RECORDS SHOWN Block Start

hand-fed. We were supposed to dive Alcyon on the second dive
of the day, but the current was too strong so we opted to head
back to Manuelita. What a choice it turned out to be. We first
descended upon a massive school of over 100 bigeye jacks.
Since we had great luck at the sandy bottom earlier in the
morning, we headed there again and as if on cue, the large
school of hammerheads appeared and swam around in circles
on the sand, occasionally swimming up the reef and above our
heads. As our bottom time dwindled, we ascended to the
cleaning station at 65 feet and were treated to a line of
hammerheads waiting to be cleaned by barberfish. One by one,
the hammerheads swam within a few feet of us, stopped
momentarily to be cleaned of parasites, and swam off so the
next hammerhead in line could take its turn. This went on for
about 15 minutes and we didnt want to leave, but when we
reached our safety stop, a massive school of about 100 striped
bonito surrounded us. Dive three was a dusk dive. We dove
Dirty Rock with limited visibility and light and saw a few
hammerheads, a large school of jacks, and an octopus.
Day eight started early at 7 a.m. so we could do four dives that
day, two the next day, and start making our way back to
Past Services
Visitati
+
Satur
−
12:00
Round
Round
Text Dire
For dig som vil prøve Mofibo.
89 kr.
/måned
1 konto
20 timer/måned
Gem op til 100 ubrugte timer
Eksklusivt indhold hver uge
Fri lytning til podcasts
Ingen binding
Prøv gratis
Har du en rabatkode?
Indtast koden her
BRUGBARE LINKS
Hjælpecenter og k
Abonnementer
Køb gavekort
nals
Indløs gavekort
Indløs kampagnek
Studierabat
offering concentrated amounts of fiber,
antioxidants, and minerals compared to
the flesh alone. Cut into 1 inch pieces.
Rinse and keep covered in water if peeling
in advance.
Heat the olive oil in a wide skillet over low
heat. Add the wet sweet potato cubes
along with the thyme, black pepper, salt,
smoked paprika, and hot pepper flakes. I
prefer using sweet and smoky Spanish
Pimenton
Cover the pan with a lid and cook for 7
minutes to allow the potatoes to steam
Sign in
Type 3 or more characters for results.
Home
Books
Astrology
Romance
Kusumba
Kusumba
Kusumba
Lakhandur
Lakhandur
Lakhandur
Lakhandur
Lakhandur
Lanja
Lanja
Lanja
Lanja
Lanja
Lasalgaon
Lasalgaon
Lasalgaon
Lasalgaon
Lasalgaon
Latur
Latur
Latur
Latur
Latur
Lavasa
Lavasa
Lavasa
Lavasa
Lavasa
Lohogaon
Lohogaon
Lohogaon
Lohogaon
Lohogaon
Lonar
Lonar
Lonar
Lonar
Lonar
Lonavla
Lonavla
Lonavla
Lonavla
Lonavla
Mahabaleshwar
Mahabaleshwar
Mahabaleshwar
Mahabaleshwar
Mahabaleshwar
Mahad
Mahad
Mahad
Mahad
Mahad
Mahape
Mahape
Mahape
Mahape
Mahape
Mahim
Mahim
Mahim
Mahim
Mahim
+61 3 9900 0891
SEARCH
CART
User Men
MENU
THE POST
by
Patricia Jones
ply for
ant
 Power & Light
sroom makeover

RECORDS SHOWN Block End

TASK OBJECTIVE:
Print all of the lines above so that each one matches its original exactly.

EXERCISE RESPONSE:
hand-fed. We were supposed to dive Alcyon on the second dive
of the day, but the current was too strong so we opted to head
back to Manuelita. What a choice it turned out to be. We first
descended upon a massive school of over 100 bigeye jacks.
Since we had great luck at the sandy bottom earlier in the
morning, we headed there again and as if on cue, the large
school of hammerheads appeared and swam around in circles
on the sand, occasionally swimming up the reef and above our
heads. As our bottom time dwindled, we ascended to the
cleaning station at 65 feet and were treated to a line of
hammerheads waiting to be cleaned by barberfish. One by one,
the hammerheads swam within a few feet of us, stopped
momentarily to be cleaned of parasites, and swam off so the
next hammerhead in line could take its turn. This went on for
about 15 minutes and we didnt want to leave, but when we
reached our safety stop, a massive school of about 100 striped
bonito surrounded us. Dive three was a dusk dive. We dove
Dirty Rock with limited visibility and light and saw a few
hammerheads, a large school of jacks, and an octopus.
Day eight started early at 7 a.m. so we could do four dives that
day, two the next day, and start making our way back to
Past Services
Visitati
+
Satur
−
12:00
Round
Round
Text Dire
For dig som vil prøve Mofibo.
89 kr.
/måned
1 konto
20 timer/måned
Gem op til 100 ubrugte timer
Eksklusivt indhold hver uge
Fri lytning til podcasts
Ingen binding
Prøv gratis
Har du en rabatkode?
Indtast koden her
BRUGBARE LINKS
Hjælpecenter og k
Abonnementer
Køb gavekort
nals
Indløs gavekort
Indløs kampagnek
Studierabat
offering concentrated amounts of fiber,
antioxidants, and minerals compared to
the flesh alone. Cut into 1 inch pieces.
Rinse and keep covered in water if peeling
in advance.
Heat the olive oil in a wide skillet over low
heat. Add the wet sweet potato cubes
along with the thyme, black pepper, salt,
smoked paprika, and hot pepper flakes. I
prefer using sweet and smoky Spanish
Pimenton
Cover the pan with a lid and cook for 7
minutes to allow the potatoes to steam
Sign in
Type 3 or more characters for results.
Home
Books
Astrology
Romance
Kusumba
Kusumba
Kusumba
Lakhandur
Lakhandur
Lakhandur
Lakhandur
Lakhandur
Lanja
Lanja
Lanja
Lanja
Lanja
Lasalgaon
Lasalgaon
Lasalgaon
Lasalgaon
Lasalgaon
Latur
Latur
Latur
Latur
Latur
Lavasa
Lavasa
Lavasa
Lavasa
Lavasa
Lohogaon
Lohogaon
Lohogaon
Lohogaon
Lohogaon
Lonar
Lonar
Lonar
Lonar
Lonar
Lonavla
Lonavla
Lonavla
Lonavla
Lonavla
Mahabaleshwar
Mahabaleshwar
Mahabaleshwar
Mahabaleshwar
Mahabaleshwar
Mahad
Mahad
Mahad
Mahad
Mahad
Mahape
Mahape
Mahape
Mahape
Mahape
Mahim
Mahim
Mahim
Mahim
Mahim
+61 3 9900 0891
SEARCH
CART
User Men
MENU
THE POST
by
Patricia Jones
ply for
ant
 Power & Light
sroom makeover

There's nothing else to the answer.